Common Pests and Other Problems for Cilantro
One of the primary issues often experienced with growing cilantro is bolting. The plant has a fairly short growing season when it comes to harvesting leaves. When the weather heats up and temperatures get high, this plant goes to seed very quickly, making the leaves less tasty and not good for a harvest. To prevent this, plant the herb in spring, late summer or early fall depending on climate zones and weather conditions in the region. Also, use mulch to keep the soil cooler.
Harvesting some of the leaves each week can also help keep the plant from bolting. If you don't catch things in time, just let the plant bloom and go to seed, as the leaves are pretty much beyond saving at that point for use in recipes. It's also an excellent idea to purchase varieties of this herb that are slow to bolt. Some of the options include Long Standing and Costa Rica cultivars. Check with your local garden center to see what is recommended in your region.

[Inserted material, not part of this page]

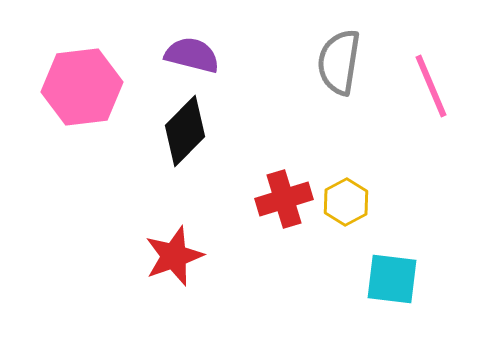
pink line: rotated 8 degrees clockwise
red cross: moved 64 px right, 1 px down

Aphids can sometimes be a problem for cilantro plants. Control them by spraying the bugs off the plant with water in the early part of the day so the sun will dry the leaves quickly. Another way to control these pests is by using an organic insecticidal soap that is suitable for garden vegetables and herbs. Cabbage loopers can also affect cilantro plants. Remove these by hand if they are found.

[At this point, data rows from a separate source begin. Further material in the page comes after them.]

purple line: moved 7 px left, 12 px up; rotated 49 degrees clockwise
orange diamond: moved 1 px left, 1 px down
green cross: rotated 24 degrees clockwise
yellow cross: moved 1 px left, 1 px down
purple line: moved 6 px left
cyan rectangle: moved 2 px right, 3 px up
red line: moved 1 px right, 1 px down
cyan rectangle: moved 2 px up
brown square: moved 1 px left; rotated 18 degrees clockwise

Common Diseases of Cilantro
Cilantro is remarkably unaffected by many of the diseases that can ravage other garden plants. However, it can suffer from a number of different problems if there is too much moisture, so watering carefully is an important preventative measure for this particular plant. Wet soil or water sitting on stems and leaves can contribute to rot, wilt and other problems that can spoil a good crop of leaves. Keep an eye out for any browning or yellowing as a sign of problems. The plant can also suffer from powdery mildew, which looks like a light white dusting on the tops of leaves.
Luckily, most of these issues can be avoided by simply letting the soil dry slightly between waterings and making sure not to spray the plant when irrigating. In heavy clay soils with poor drainage, it may make more sense to plant cilantro in raised beds so the roots don't sit in water.